AP Top 25 College Football
When Tennessee begins its video work for Saturday's game with South Carolina, it should start with the season opener.
The Vols looked like a top-25 team when they beat North Carolina State 35-21 in the Georgia Dome. Can you still remember that after four consecutive SEC losses?
The victory seems even better now. N.C. State has lost only one other game, upped its record to 5-2 and won back-to-back games against then third-ranked Florida State and Maryland, which also has a winning record.
But UT no longer looks like the team that beat N.C. State by two touchdowns. It looks more like the 5-7 team of 2011 and the 6-7 team of 2010.
You know what I mean if you watched the Vols roll over against the Tide in the second half of a 44-13 loss.
There's no shame in losing to No. 1 Alabama. It was the manner in which they lost, lowering their level of performance with almost each passing play (no pun intended).
The Tennessee team that beat N.C. State is capable of winning four of its last five games, maybe even upsetting the Gamecocks, and playing in a bowl. The UT team that was outscored 21-3 in the second half by Alabama is capable of losing another seven games and getting its entire coaching staff fired in the process.
If this team loses six or seven games, the coaching staff deserves to be fired. The defensive staff should be the first to go.
Every time an opponent sends a football airborne, you expect the sky to fall on the Tennessee defense. For all of UT's failures in recent years, I can't recall so many receivers being so open as they were against Alabama. And no, I haven't forgotten last year's Arkansas game. At least, the Vols were closer to the Hogs when they made all those catches.
UT's defense made Alabama freshman wide receiver Amari Cooper look like Arkansas' Joe Adams, Florida's Percy Harvin or any other All-SEC receiver that you can remember cruising touchdown-bound through the Tennessee secondary in recent years.
It's not just about the defense, though.
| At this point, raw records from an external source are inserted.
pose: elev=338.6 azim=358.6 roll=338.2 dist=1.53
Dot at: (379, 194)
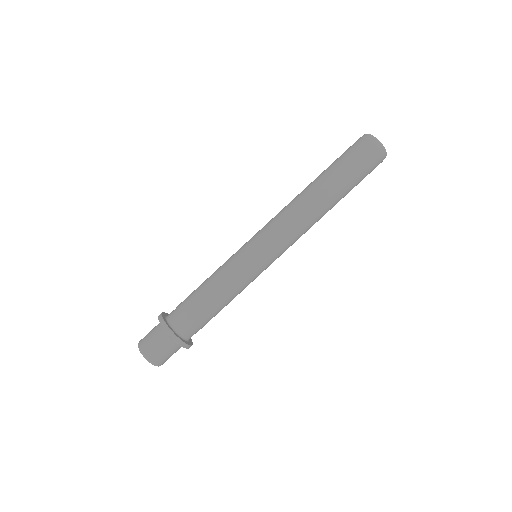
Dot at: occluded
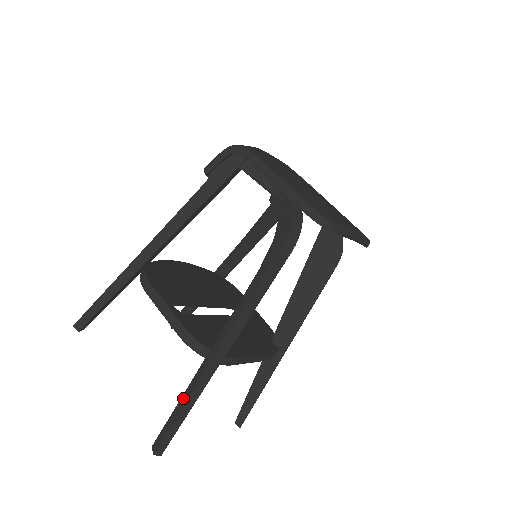
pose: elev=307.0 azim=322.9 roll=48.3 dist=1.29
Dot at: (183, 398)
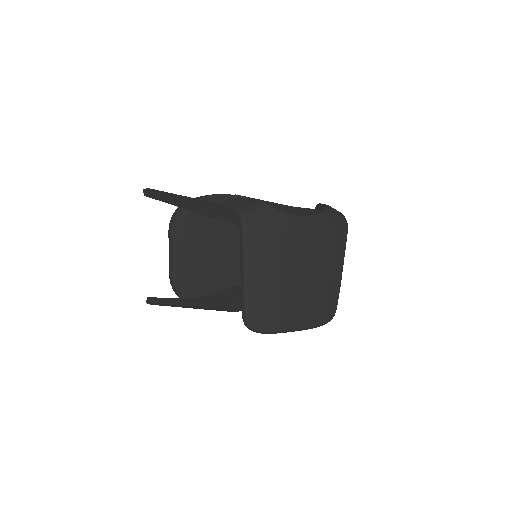
Dot at: (163, 300)
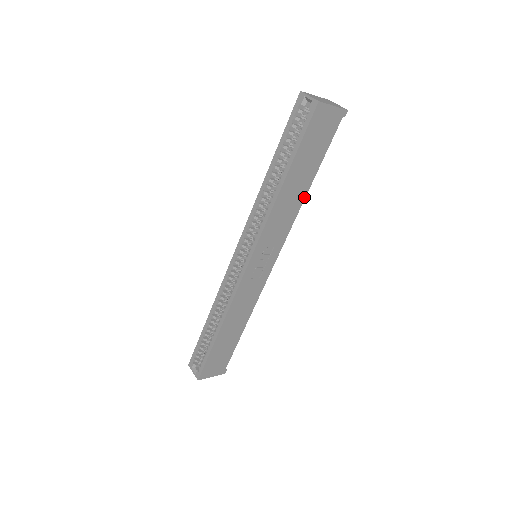
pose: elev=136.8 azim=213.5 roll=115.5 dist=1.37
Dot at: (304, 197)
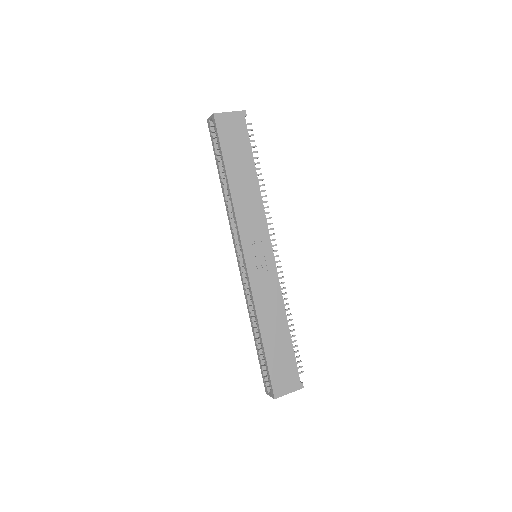
Dot at: (258, 187)
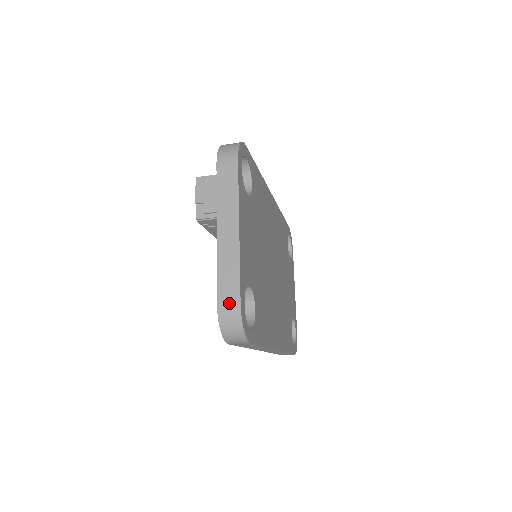
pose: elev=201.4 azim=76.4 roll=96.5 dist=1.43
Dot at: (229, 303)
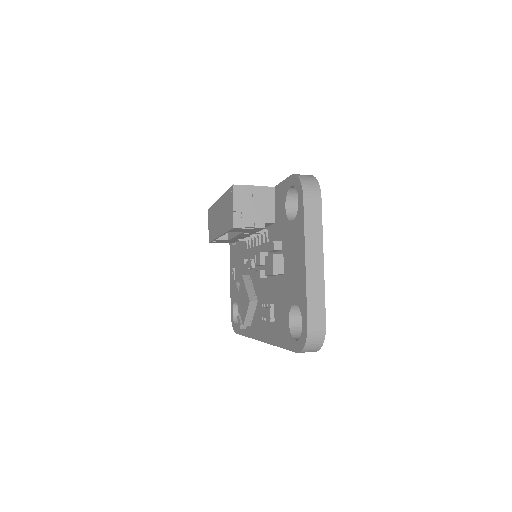
Dot at: (317, 324)
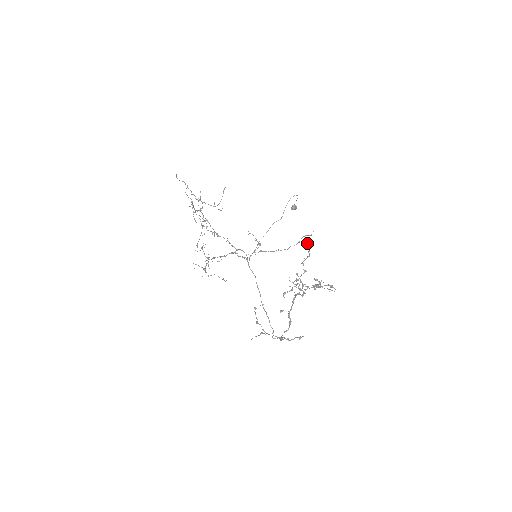
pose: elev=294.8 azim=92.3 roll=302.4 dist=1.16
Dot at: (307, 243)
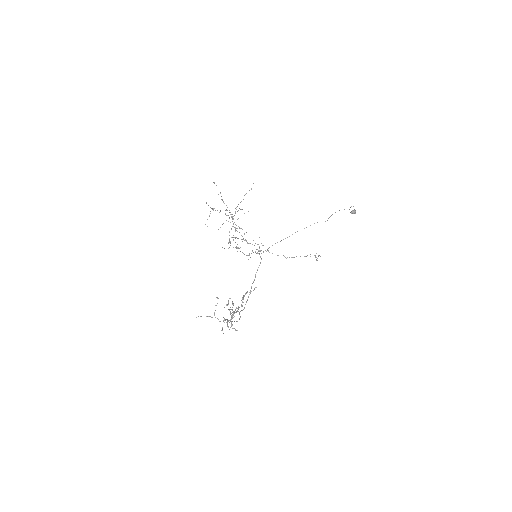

It's not just about the coaching, either.
UT's most heralded players entering this season were quarterback Tyler Bray and wide receiver Justin Hunter, both of whom have to play well if the Vols are to beat a team as good as South Carolina, even if the Gamecocks are fighting through injuries.
Bray and Hunter didn't play nearly well enough against the Tide.
Bray completed fewer than 50 percent of his passes and threw two costly interceptions. And don't be misled by Hunter's statistics — four catches for 70 yards. Three of the catches and 64 of the yards came after Alabama took a 30-10 lead late in the third quarter. His second-quarter drop of what should have been a long completion to the Tide 10-yard line provided the poster play for UT's offense.
Not only did the Vols lose to Alabama, they showed enough frailties to prove they could lose to almost anyone on their schedule, including Troy, which is better than the Akron team that played them to a virtual standstill for three quarters.
But the season doesn't have to continue down a disastrous path.
The Vols still have time on their side. They also have enough talent to win four of their last five games, keep their coaches employed and — with the help of a bowl game — win eight games for the first time since 2007. But they just can't talk their way into a successful finish.
They have to execute — just as they did in the season opener, just as they did for almost three quarters against unbeaten Florida, and just as they did in a comeback against Georgia. Otherwise, the season will only get worse.
And if the Vols need a reminder as to how bad it could get, the N.C. State video won't help them. They need to take another look at last season's Kentucky game.